(Web page revision data)
_ _ _

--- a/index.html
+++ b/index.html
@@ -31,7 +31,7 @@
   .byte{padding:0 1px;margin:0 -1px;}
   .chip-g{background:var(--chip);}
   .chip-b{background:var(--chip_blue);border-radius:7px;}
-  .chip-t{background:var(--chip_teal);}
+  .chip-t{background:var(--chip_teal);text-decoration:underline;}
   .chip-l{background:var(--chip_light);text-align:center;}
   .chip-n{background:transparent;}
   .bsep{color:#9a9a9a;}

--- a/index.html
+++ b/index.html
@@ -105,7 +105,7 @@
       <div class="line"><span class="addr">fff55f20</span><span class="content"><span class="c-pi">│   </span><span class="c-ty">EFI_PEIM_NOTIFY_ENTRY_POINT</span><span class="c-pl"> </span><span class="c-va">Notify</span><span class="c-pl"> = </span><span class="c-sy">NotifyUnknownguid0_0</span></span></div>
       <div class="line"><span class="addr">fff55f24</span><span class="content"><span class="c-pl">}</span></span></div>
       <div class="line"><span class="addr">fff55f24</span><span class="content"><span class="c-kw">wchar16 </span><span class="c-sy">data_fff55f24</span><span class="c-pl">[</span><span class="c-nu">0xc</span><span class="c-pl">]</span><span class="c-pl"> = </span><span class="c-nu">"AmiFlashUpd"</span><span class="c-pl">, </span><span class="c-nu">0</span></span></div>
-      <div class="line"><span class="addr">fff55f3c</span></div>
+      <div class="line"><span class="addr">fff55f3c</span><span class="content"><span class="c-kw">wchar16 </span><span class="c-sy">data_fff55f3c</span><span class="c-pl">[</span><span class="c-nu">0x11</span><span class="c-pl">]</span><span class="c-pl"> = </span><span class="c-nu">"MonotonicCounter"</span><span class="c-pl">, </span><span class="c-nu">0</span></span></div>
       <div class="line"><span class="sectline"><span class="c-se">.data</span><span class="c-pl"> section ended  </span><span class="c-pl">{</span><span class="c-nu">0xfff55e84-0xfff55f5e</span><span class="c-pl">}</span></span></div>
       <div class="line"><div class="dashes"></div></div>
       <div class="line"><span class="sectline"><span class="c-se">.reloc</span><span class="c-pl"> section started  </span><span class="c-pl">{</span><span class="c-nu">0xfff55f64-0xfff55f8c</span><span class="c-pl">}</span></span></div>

_ _ _

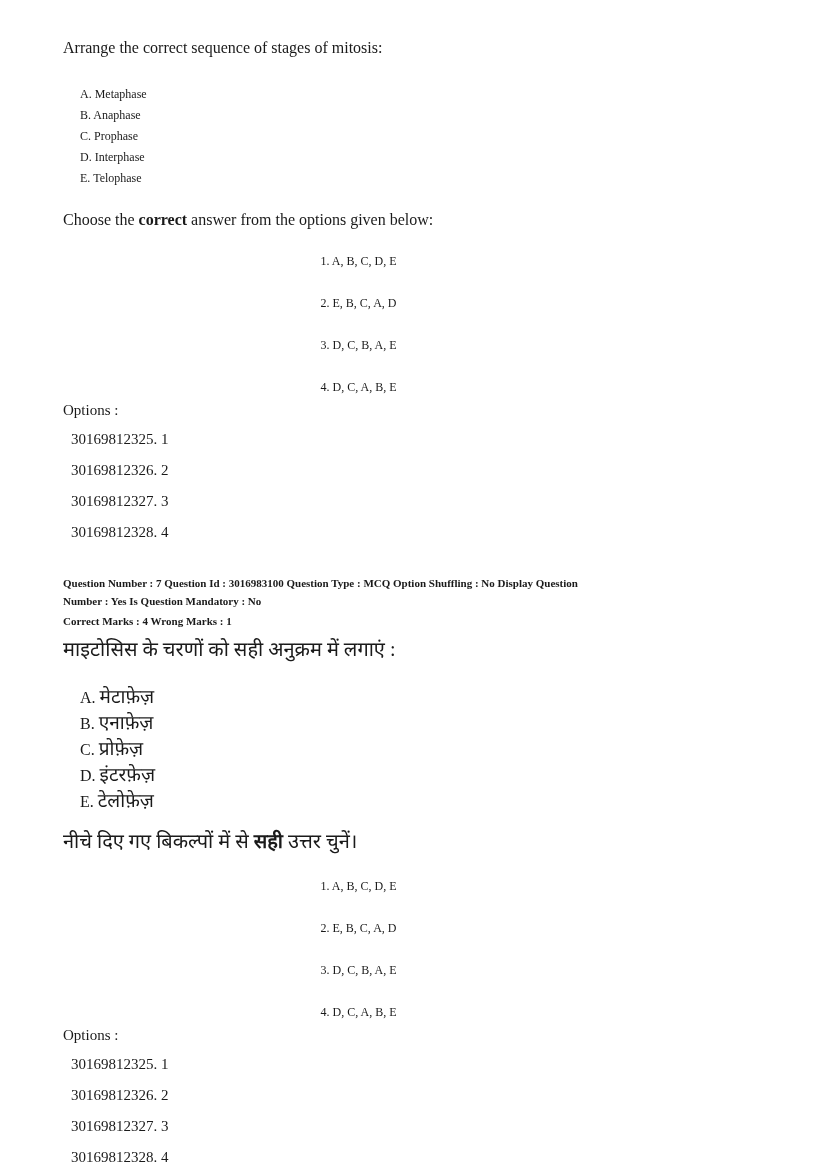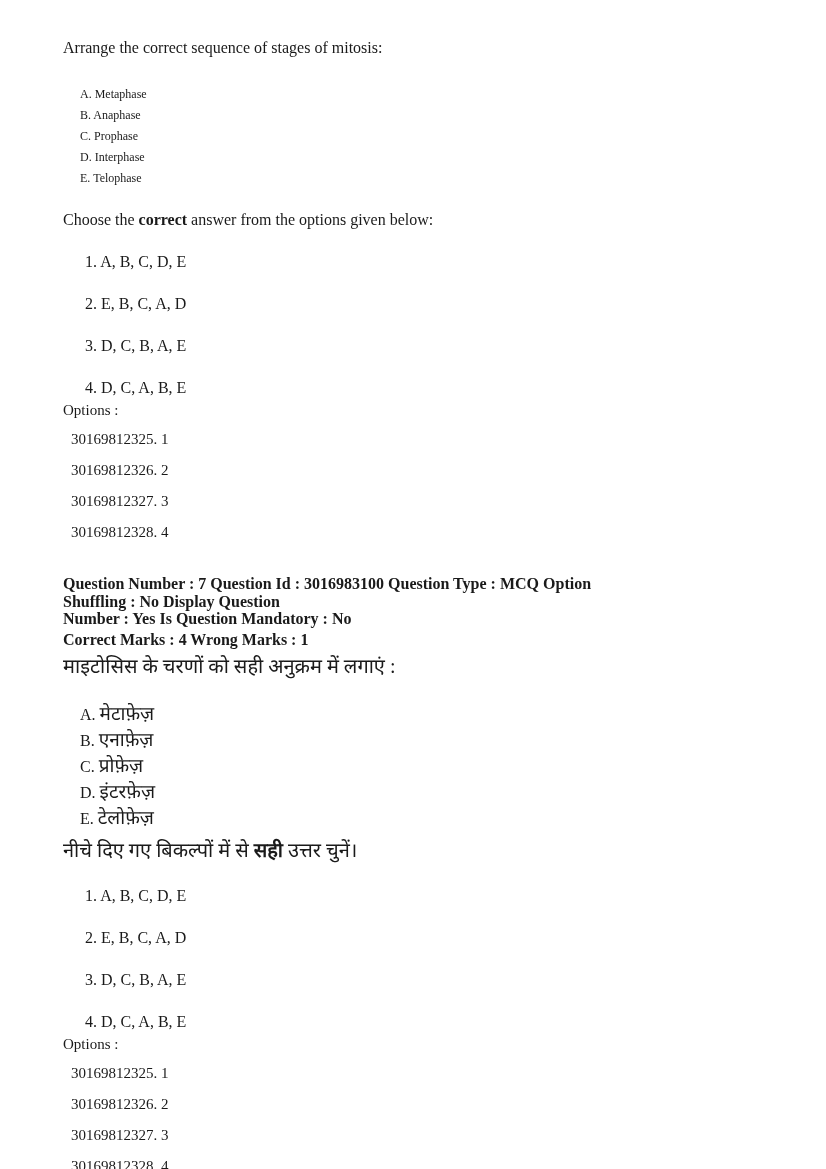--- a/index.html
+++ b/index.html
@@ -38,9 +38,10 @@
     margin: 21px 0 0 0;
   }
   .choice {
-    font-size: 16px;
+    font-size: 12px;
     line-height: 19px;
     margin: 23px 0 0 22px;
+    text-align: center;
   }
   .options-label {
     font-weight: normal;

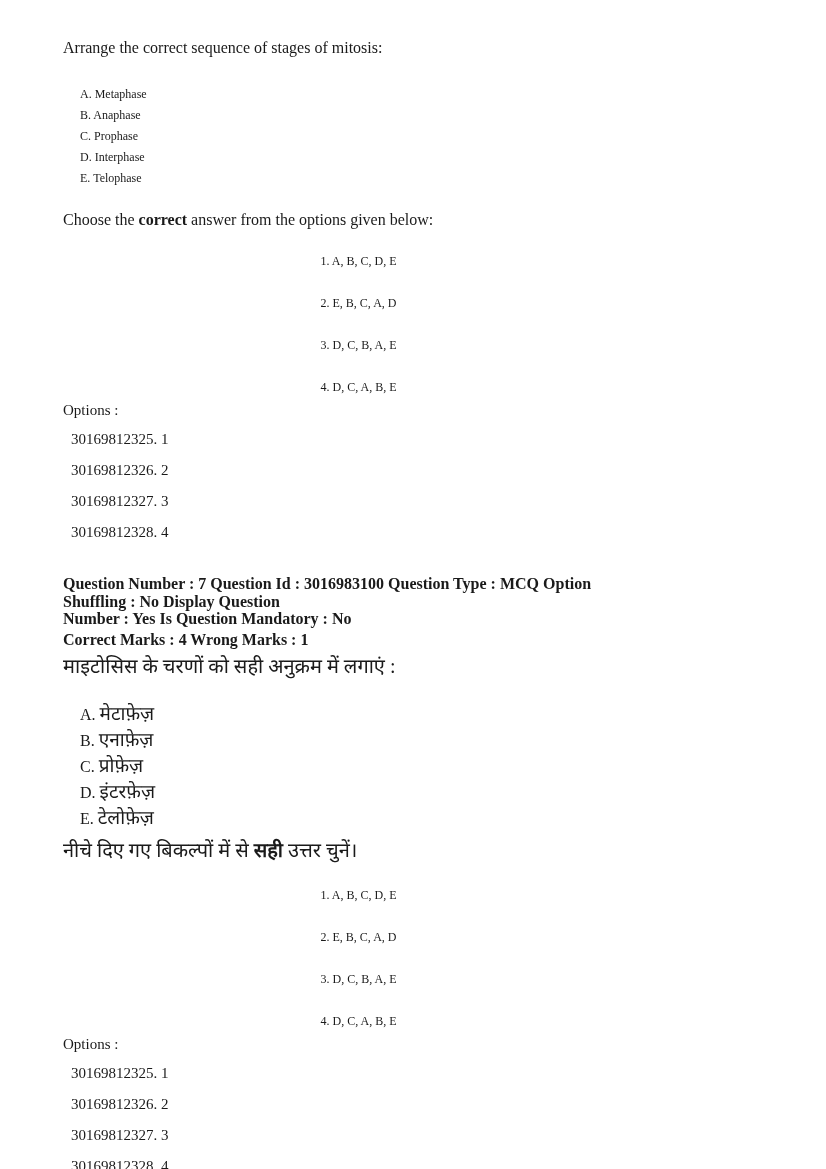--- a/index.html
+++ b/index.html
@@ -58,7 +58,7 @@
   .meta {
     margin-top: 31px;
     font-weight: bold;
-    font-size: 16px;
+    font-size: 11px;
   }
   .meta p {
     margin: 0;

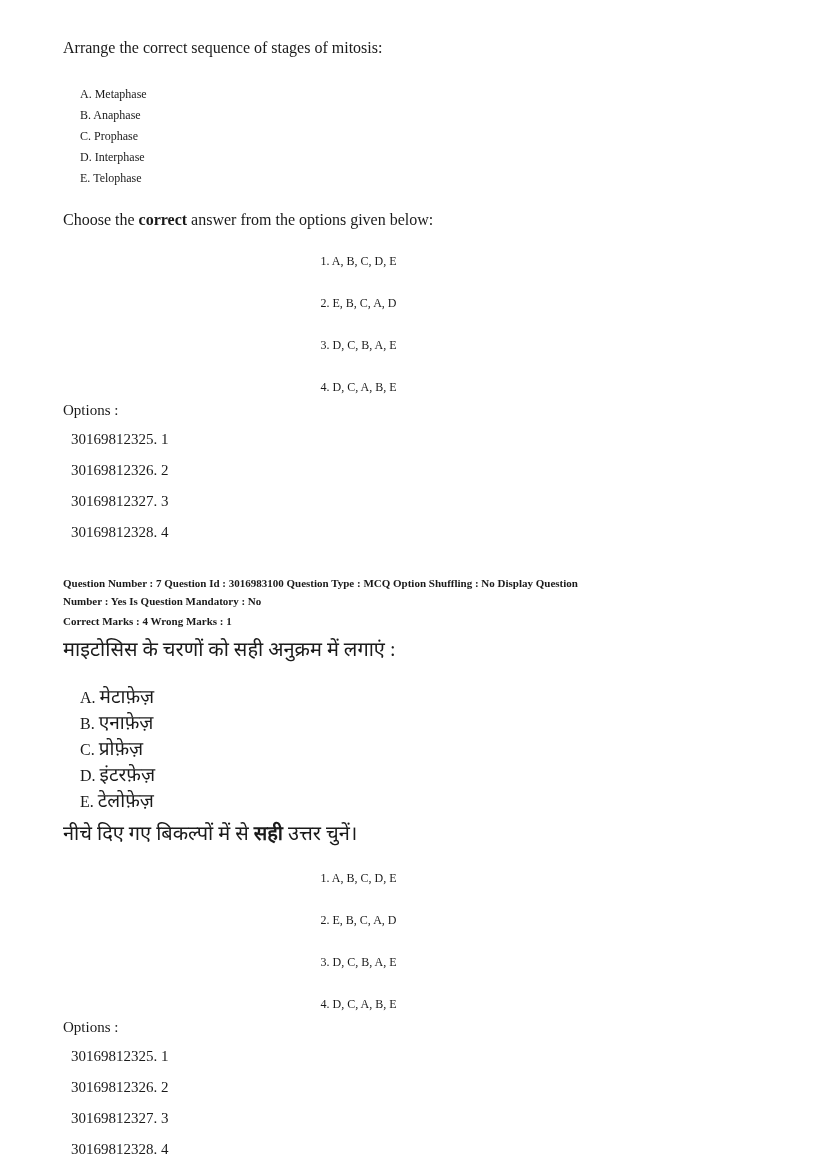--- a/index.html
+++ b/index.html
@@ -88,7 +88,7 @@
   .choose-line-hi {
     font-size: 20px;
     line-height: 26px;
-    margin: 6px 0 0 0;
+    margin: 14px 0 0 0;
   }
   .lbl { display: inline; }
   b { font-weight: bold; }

_ _ _

What the task requires: Read through the records above and copy the lines that contain "chip".

Result of the task:
   .chip-g{background:var(--chip);}
   .chip-b{background:var(--chip_blue);border-radius:7px;}
-  .chip-t{background:var(--chip_teal);}
+  .chip-t{background:var(--chip_teal);text-decoration:underline;}
   .chip-l{background:var(--chip_light);text-align:center;}
   .chip-n{background:transparent;}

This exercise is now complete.